** EXERCISE MATERIAL **
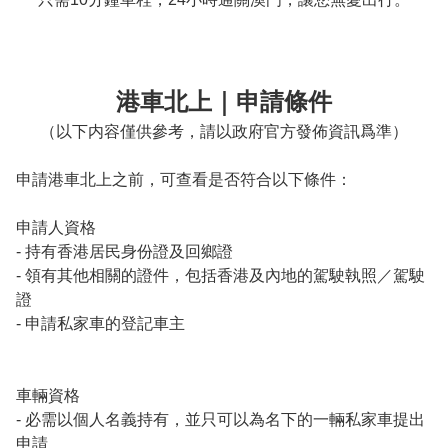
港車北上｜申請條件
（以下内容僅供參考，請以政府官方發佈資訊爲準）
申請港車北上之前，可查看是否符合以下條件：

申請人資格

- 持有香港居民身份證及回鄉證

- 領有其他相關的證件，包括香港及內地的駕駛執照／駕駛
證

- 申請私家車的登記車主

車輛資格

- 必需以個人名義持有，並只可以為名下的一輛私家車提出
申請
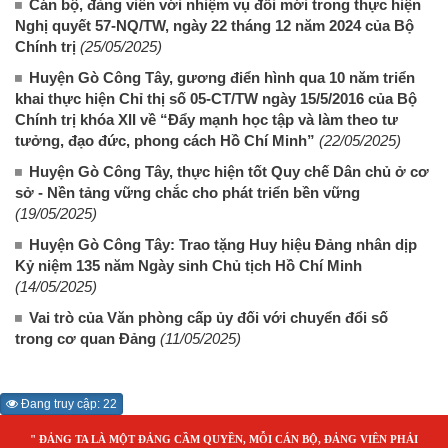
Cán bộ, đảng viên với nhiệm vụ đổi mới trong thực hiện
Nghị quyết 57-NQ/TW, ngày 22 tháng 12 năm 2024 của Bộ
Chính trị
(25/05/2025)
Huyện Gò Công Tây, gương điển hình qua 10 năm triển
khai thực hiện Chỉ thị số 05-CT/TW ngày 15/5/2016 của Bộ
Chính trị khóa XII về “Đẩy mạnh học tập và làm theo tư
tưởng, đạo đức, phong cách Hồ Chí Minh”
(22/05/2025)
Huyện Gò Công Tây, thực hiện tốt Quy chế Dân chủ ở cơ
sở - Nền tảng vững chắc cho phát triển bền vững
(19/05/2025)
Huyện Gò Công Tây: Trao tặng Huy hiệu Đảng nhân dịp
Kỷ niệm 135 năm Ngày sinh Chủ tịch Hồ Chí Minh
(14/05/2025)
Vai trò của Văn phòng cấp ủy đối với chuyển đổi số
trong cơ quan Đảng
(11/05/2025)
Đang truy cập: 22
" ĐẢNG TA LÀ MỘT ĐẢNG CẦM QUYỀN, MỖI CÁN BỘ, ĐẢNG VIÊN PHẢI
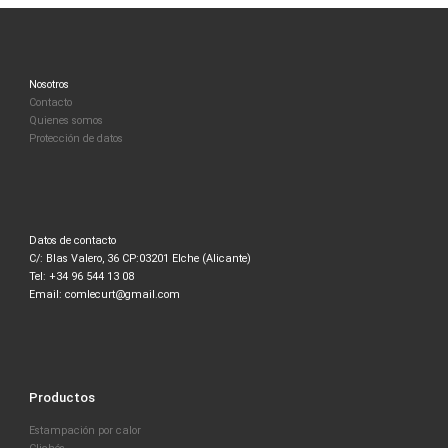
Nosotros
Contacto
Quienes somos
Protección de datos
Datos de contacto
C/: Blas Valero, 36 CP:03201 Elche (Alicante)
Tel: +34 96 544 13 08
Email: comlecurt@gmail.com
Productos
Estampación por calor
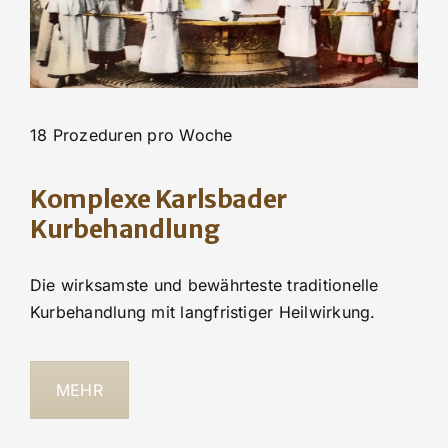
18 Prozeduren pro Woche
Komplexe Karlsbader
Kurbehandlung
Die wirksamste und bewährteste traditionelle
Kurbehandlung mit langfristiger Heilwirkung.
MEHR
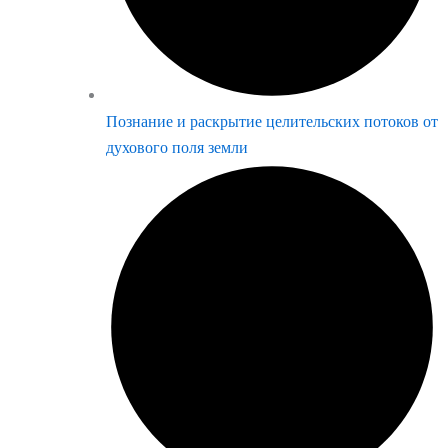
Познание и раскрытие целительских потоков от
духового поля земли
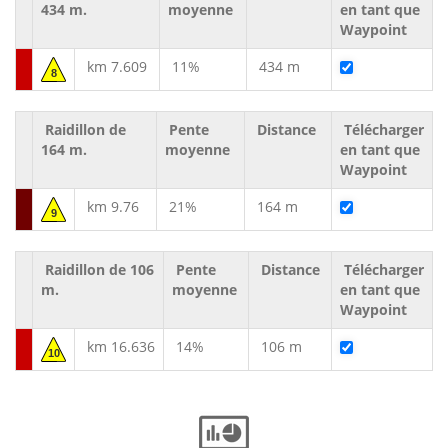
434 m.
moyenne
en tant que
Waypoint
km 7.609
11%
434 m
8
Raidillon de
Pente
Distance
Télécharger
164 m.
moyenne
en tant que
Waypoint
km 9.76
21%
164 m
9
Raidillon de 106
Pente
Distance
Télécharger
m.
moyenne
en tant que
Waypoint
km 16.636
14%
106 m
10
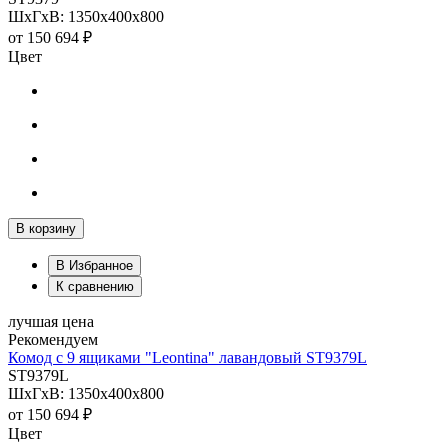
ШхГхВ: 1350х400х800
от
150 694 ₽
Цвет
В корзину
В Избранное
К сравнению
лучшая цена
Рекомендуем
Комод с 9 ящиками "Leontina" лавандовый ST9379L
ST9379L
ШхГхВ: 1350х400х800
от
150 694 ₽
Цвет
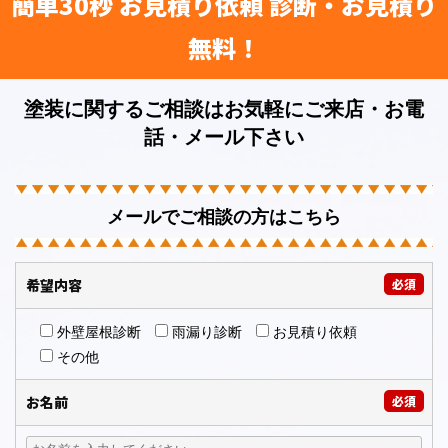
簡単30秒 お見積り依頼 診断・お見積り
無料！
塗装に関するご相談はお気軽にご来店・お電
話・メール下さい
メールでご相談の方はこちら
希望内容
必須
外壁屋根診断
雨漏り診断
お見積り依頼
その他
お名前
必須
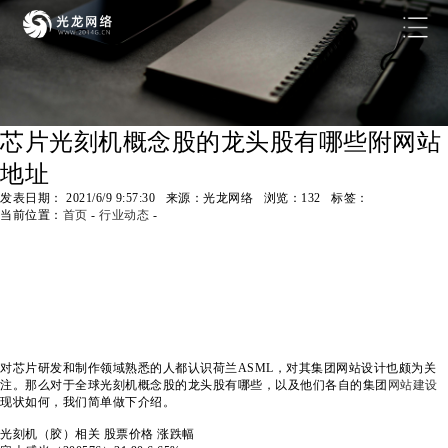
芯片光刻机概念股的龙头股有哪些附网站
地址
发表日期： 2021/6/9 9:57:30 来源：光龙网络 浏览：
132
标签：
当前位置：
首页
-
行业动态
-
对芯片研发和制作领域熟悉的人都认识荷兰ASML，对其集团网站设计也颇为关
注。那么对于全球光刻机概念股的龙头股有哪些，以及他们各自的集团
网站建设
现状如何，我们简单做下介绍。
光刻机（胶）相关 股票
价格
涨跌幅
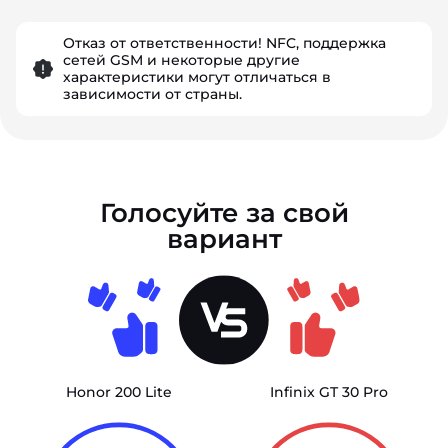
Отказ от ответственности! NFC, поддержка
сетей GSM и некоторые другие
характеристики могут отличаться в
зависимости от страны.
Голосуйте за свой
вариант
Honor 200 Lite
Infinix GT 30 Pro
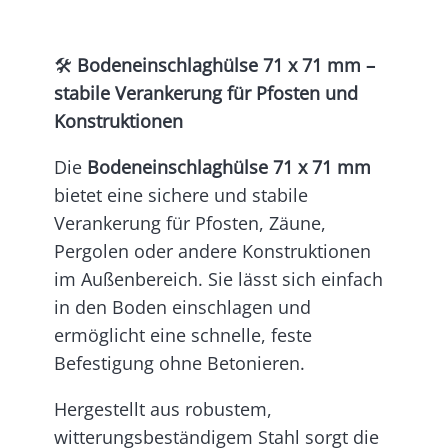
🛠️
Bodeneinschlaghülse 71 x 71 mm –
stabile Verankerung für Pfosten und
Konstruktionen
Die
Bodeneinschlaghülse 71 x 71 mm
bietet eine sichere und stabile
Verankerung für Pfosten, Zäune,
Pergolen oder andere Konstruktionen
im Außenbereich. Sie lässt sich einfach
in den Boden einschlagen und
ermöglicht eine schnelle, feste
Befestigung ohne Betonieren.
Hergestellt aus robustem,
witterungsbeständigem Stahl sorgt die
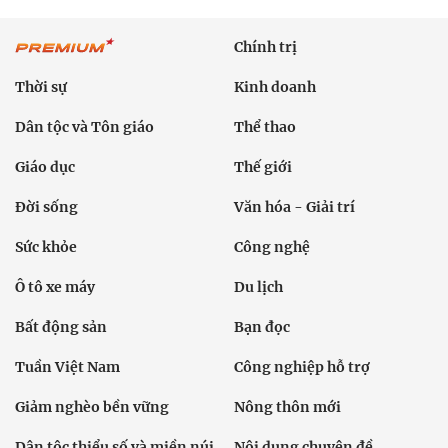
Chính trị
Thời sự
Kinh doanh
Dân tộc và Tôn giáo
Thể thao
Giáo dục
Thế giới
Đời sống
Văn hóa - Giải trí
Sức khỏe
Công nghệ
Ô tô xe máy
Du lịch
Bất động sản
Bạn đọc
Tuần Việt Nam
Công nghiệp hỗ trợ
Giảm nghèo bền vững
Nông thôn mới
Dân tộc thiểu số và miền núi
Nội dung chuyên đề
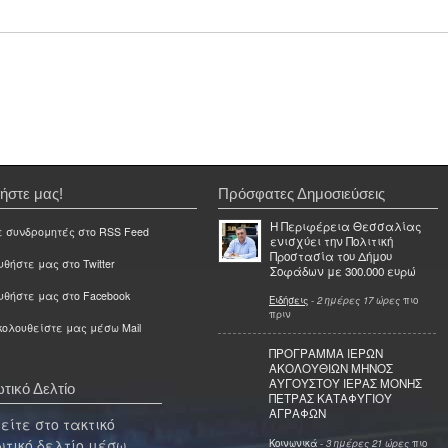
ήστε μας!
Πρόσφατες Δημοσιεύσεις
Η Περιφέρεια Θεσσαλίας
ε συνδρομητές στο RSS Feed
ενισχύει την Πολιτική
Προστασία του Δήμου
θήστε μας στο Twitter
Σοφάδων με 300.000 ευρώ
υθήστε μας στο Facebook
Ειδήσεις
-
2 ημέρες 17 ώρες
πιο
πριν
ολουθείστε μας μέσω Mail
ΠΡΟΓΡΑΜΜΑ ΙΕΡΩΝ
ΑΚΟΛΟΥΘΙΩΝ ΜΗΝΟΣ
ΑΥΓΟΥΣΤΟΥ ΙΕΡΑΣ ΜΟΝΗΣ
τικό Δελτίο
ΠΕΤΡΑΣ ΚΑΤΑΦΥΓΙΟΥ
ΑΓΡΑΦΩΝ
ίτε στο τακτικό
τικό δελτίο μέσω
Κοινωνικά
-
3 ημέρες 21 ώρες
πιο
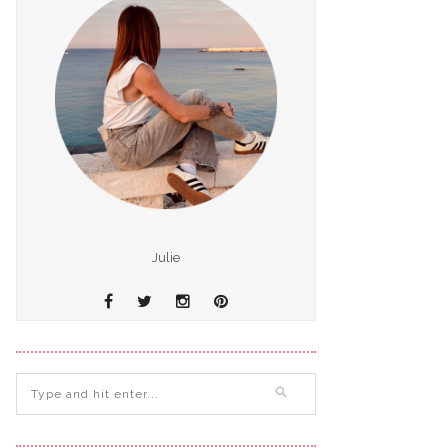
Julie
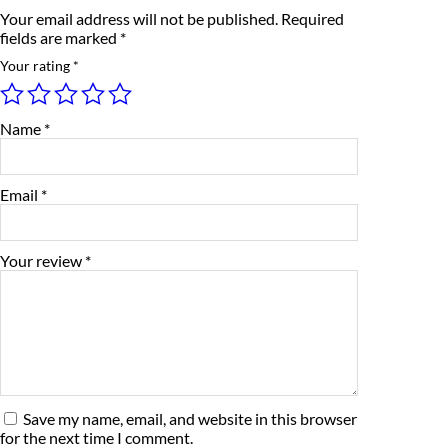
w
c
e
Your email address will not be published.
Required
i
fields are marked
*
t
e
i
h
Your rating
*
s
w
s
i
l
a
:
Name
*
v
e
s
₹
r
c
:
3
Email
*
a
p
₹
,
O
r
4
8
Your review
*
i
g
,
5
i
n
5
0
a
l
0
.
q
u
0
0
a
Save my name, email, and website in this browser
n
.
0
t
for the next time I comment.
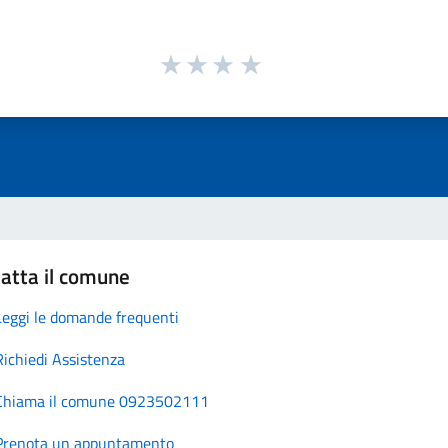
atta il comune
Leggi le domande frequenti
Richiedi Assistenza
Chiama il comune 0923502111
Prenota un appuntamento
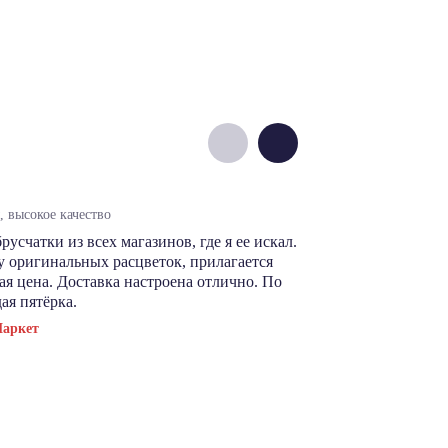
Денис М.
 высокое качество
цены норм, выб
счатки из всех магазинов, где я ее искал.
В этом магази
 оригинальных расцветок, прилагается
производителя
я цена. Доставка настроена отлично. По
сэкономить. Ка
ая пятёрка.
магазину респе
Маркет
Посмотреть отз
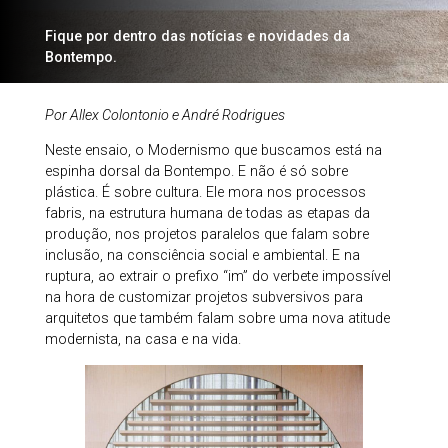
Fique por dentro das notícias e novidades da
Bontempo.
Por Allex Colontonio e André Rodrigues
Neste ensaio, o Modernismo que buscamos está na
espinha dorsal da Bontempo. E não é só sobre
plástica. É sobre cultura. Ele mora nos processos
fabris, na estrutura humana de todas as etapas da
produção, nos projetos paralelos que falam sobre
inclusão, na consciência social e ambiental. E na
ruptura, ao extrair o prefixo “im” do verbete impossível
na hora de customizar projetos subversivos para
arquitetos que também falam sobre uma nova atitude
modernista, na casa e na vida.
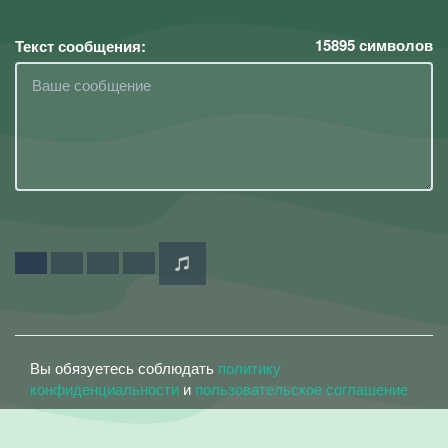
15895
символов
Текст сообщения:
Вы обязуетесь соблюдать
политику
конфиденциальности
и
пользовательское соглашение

** ASSIGNMENT **
Go through the data above and find the lines with the word "comune". Copy each of those lines.

** OUTPUT FOR THIS EXERCISE **
atta il comune
Chiama il comune 0923502111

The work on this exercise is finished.